Among the many foreign countries that hosted him, Brazil was, undoubtedly, his second home. He made several field studies in tropical forest and offered regular teaching. He was kindly nicknamed Pedro della Silva. In 1998, he was given a glowing tribute, two-day symposium on his life and career. The result was a 700 page publication including the highlights of his intellectual legacy, testimonials from people, and the most complete bibliography published to date: Ecologia Humana, Ética e educação. A mensagem de Pierre Dansereau (1999), produced by Paulo Freire Vieira and Andrés Mauricio Ribeiro. Have we missed the boat here by not giving him a similar tribute, or even to go further?

Thus, in this bibliography, we find the principal works of his career highlights, in addition to those already cited: Biogeography (1957) and his autobiography (2005). Among these are: Phytogeographica Laurentiana. II. The principal plant associations of the Saint Lawrence Valley (1959), Contradictions & biculture (1964), Dimensions of environmental quality (1971), La Terre des hommes et le paysage intérieur (1973), Inscape and Landscape (1973, 1975), The human perception of environment (1975), Harmony and Disorder in the Canadian Environment (1975), Harmonie et désordre dans l'environnement canadien (1980), Essai de classification et de cartographie écologique des espaces (1985), L'envers et l'endroit: le désir, le besoin et la capacité (1991, 1994).

He has contributed to various encyclopedic works where he established the definition of his scientific domain. Noteworthy are contributions to the Encyclopedia Americana, Encyclopaedia Universalis, Encyclopedia McGraw-Hill of Science and Technology, The Canadian Encyclopedia / L'Encyclopédie du Canada, and their various editions.
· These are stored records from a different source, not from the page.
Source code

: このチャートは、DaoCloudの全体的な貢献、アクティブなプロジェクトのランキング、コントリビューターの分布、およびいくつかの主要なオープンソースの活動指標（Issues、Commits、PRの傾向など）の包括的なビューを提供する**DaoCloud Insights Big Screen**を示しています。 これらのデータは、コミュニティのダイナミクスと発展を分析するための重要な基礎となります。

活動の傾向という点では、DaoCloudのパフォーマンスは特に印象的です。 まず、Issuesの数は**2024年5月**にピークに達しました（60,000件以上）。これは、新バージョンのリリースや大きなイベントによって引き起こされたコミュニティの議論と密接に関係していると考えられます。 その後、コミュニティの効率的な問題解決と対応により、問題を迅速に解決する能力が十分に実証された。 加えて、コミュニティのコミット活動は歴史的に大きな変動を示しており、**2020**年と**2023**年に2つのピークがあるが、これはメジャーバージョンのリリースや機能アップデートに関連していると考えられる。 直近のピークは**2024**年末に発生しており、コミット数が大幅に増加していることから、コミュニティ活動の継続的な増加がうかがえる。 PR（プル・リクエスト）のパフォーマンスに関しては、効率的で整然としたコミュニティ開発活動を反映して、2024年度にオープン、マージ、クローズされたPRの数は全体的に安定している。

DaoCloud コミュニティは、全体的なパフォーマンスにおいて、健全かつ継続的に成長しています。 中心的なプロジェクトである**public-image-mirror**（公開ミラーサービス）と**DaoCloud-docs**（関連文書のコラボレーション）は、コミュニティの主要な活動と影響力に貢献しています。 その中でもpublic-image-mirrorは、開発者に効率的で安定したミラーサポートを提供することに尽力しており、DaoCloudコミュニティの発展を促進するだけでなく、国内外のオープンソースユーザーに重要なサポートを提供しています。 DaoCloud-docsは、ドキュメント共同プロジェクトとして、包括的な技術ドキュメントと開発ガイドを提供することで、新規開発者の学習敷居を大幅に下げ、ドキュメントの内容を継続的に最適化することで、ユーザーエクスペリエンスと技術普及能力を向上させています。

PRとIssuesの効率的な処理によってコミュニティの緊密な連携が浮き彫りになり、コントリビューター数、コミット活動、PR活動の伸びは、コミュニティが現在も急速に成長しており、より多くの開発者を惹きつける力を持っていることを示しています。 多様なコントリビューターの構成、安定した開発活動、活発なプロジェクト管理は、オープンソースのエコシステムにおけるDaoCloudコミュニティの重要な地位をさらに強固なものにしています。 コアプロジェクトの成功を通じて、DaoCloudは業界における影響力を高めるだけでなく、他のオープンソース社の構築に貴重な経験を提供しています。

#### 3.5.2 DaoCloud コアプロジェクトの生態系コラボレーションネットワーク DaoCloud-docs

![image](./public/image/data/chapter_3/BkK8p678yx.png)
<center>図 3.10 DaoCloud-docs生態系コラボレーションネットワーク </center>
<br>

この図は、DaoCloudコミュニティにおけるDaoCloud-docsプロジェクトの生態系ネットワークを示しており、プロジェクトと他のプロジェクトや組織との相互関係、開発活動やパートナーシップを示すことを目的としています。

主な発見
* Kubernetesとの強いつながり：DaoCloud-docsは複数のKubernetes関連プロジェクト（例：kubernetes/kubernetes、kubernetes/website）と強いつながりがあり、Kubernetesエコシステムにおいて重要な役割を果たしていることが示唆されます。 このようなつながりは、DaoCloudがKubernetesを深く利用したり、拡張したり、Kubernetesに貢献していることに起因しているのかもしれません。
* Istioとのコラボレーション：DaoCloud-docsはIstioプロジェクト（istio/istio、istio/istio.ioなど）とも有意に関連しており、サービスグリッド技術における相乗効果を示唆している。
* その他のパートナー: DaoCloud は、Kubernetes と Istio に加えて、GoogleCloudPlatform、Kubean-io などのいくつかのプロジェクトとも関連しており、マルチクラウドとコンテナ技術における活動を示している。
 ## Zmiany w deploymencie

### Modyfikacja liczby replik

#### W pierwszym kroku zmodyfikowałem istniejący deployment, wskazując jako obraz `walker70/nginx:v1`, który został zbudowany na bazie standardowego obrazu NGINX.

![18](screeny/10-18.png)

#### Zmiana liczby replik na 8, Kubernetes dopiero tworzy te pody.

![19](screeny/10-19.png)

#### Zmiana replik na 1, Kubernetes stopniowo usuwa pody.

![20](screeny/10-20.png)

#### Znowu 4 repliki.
Pierre Dansereau was much sought after by the media and he gracefully volunteered his time to them. In 1981, journalist Therese Dumesnil made several interviews with him and published Pierre Dansereau, l'écologiste aux pieds nus. Editions Nouvelle Optique. In 2001, his cousin, the filmmaker, Fernand Dansereau, made a wonderful documentary about his exceptional career: An Ecology of Hope (National Film Board): http://www.onf.ca/film/An_Ecology_of_Hope/ In 2002, Productions Impex, directed by André Larochelle, produced a documentary A Man for the Whole World giving another version of Dansereau's scientific career: http://www.educationaltrainingvideos.com/A-Man-for-the-Whole-World-Pierre-Dansereau.html In recent years, the Archives Department at UQAM has made available a virtual exhibition of Pierre Dansereau: http://www.archives-expopd.uqam.ca

While the Encyclopedia Britannica describes him as a founder of contemporary ecology and although his reputation spread over several continents, Pierre Dansereau has always remained a very friendly person, known for his accessibility, his kindness, his charm, his empathy, and his magnetism, as rightly pointed out by his assistant of the past two decades, the cartographer Daniel Garneau, from UQAM. Pierre Dansereau did not follow the trend of specialized botany in the 1960s and complained to the author of the approaches, including a shift away from field studies and the abandoning of taxonomic knowledge as the fundamental element of biodiversity, while this term was being used indiscriminately in high places. One was no longer able to name the living, but wanted to protect it. Fortunately, things seem to be improving lately.

Pierre Dansereau remains a world-class thinker and his passing marks again the disappearance of a human being whose knowledge and scope remain incomparable.